> **Task description**: Please restate the records below verbatim, omitting every image they hold.
Provided information START
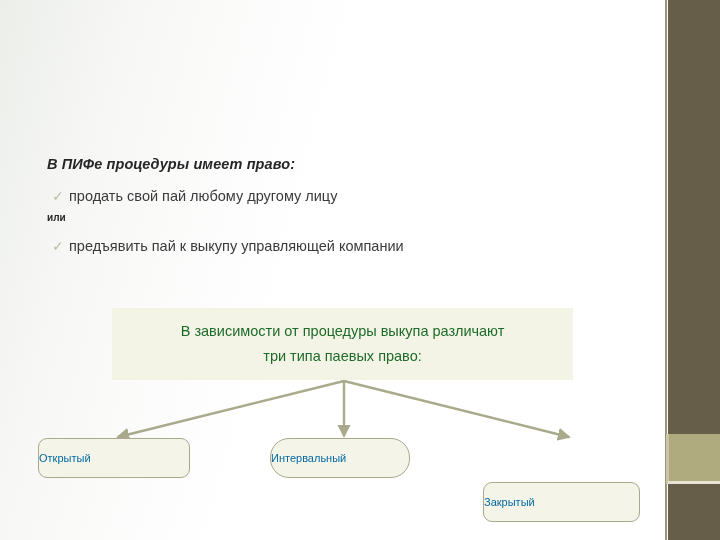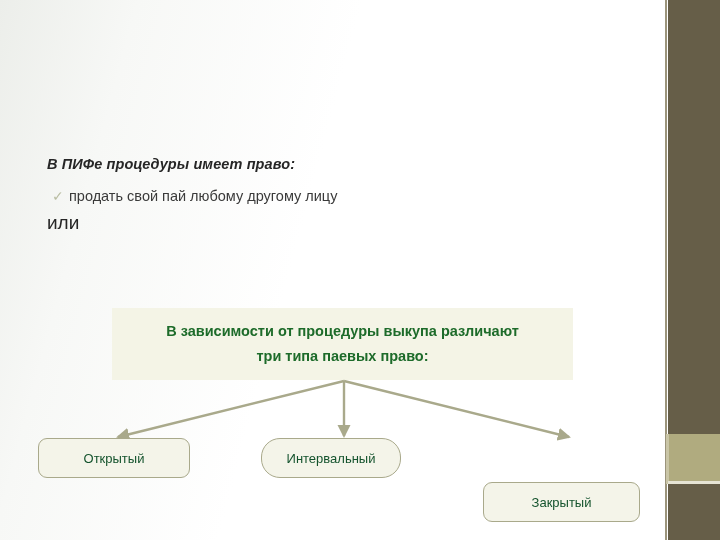"или" .orword { font-size: 19px -> 10px; font-weight: normal -> bold }
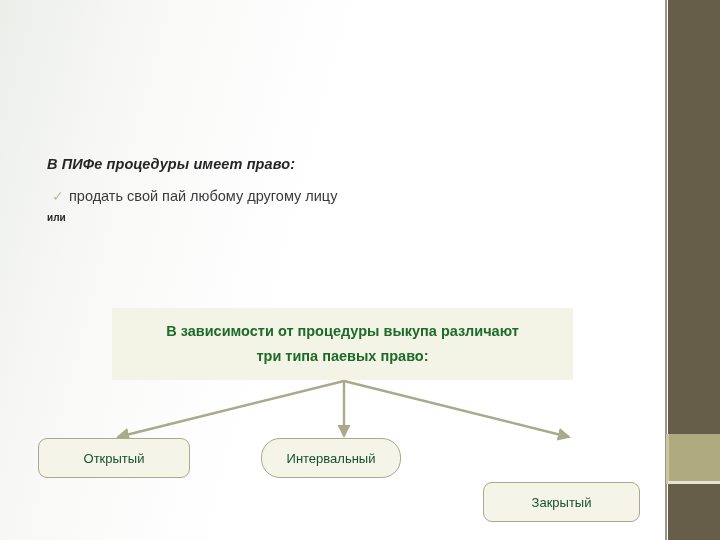"✓ предъявить пай к выкупу" div.bullet { html: none -> <div> <span>✓</span><span>предъявить пай к выкупу управляющей компании</span> </div> }
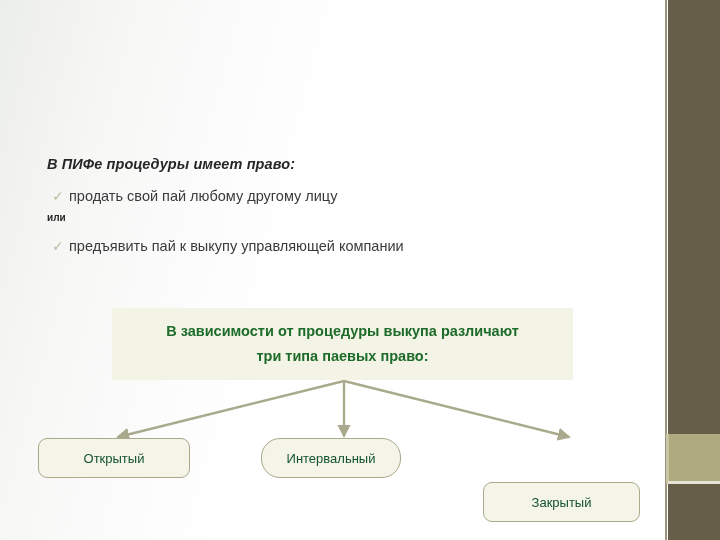"В зависимости от процедуры выкупа" .callout .ct { font-weight: bold -> normal }
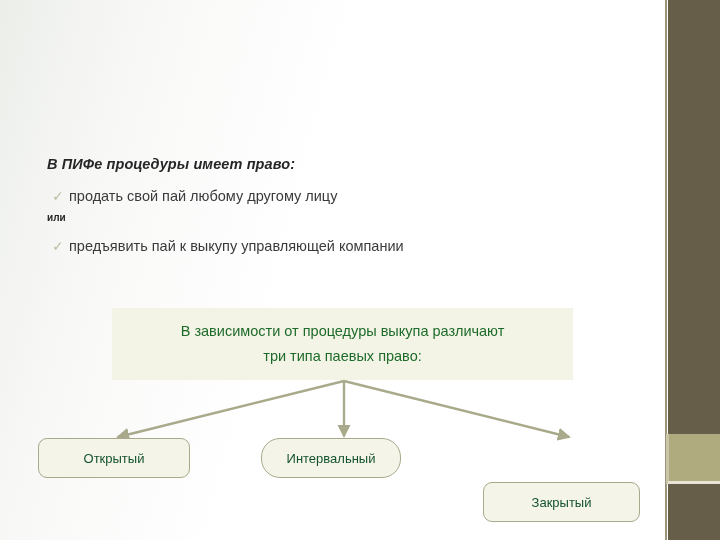"Открытый" .leaf { color: #14532d -> #0369a1; font-size: 13px -> 11px; justify-content: center -> none }
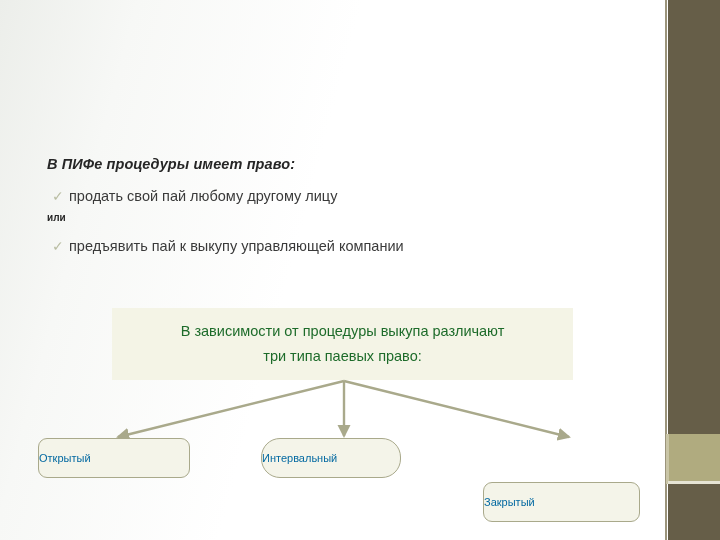"Интервальный" #leaf1 { left: 261px -> 270px }
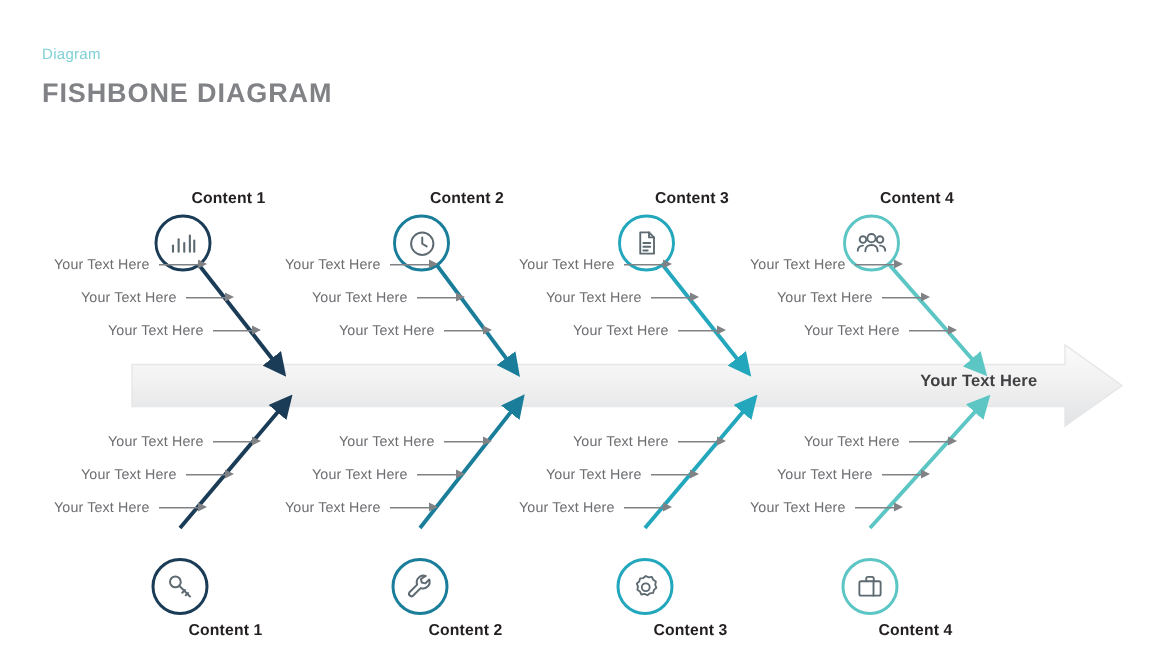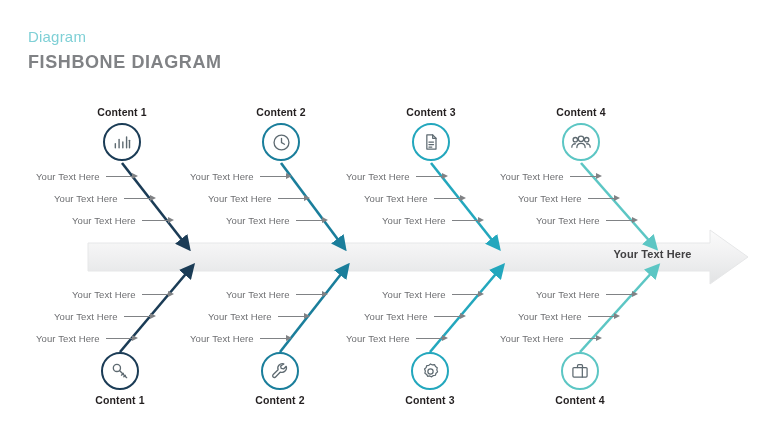"Diagram" #kicker { font-size: 15px -> 10px }
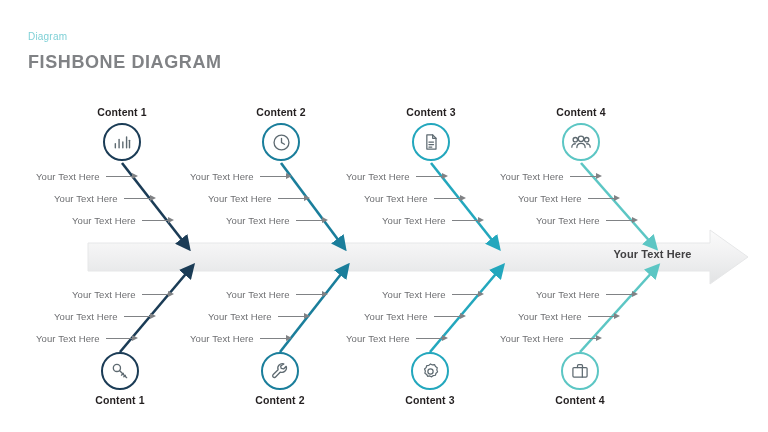"Content 1" .node { margin-top: none -> 20px; text-align: center -> right }
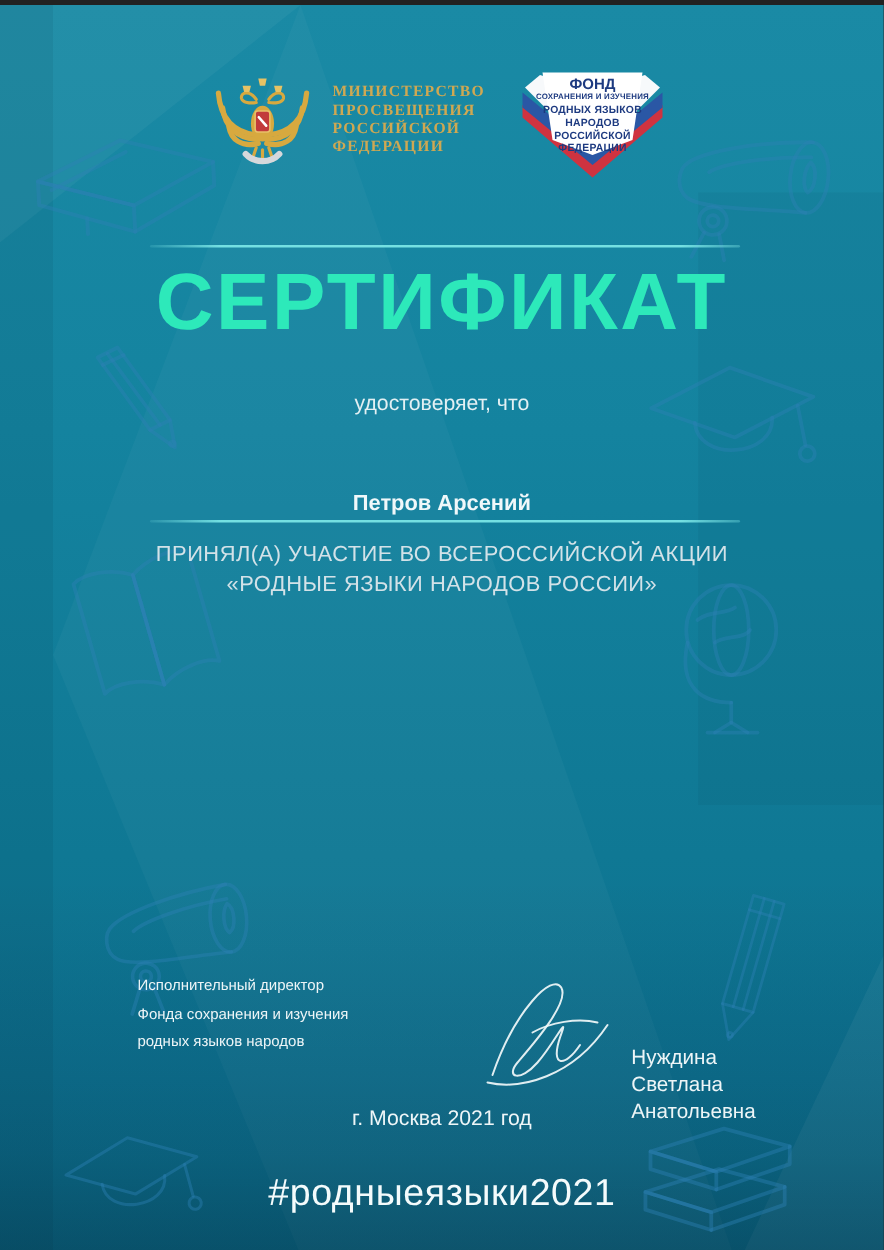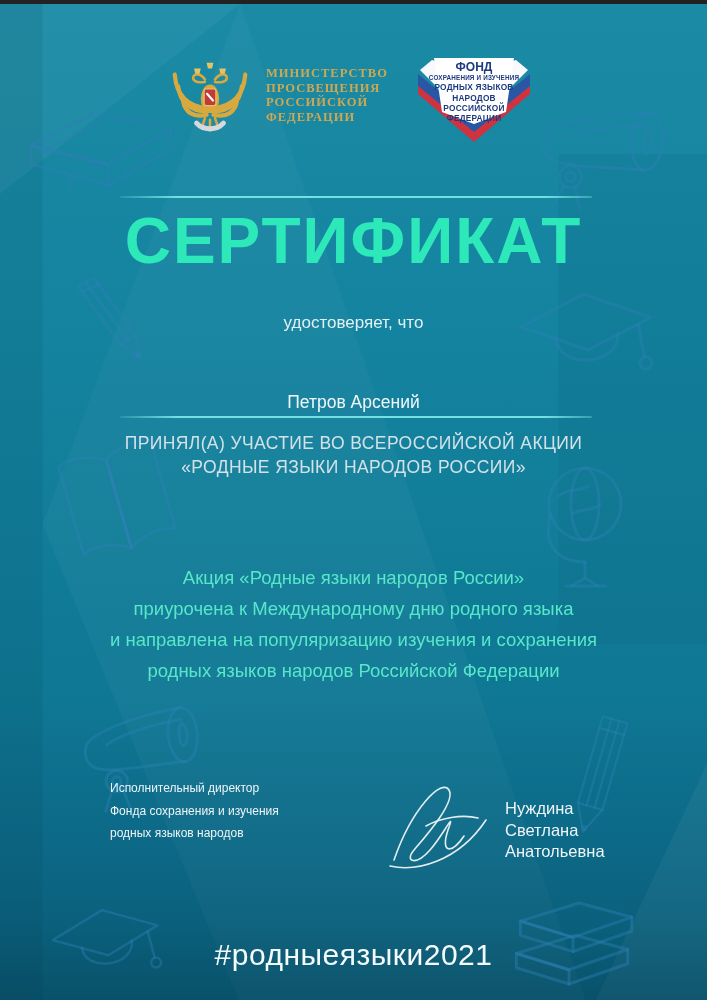"Петров Арсений" .r-name { font-weight: none -> bold }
Provided information END
> **Task answer**:
"или" .orword { font-size: 19px -> 10px; font-weight: normal -> bold }
"✓ предъявить пай к выкупу" div.bullet { html: none -> <div> <span>✓</span><span>предъявить пай к выкупу управляющей компании</span> </div> }
"В зависимости от процедуры выкупа" .callout .ct { font-weight: bold -> normal }
"Открытый" .leaf { color: #14532d -> #0369a1; font-size: 13px -> 11px; justify-content: center -> none }
"Интервальный" #leaf1 { left: 261px -> 270px }
"Diagram" #kicker { font-size: 15px -> 10px }
"Content 1" .node { margin-top: none -> 20px; text-align: center -> right }
"Петров Арсений" .r-name { font-weight: none -> bold }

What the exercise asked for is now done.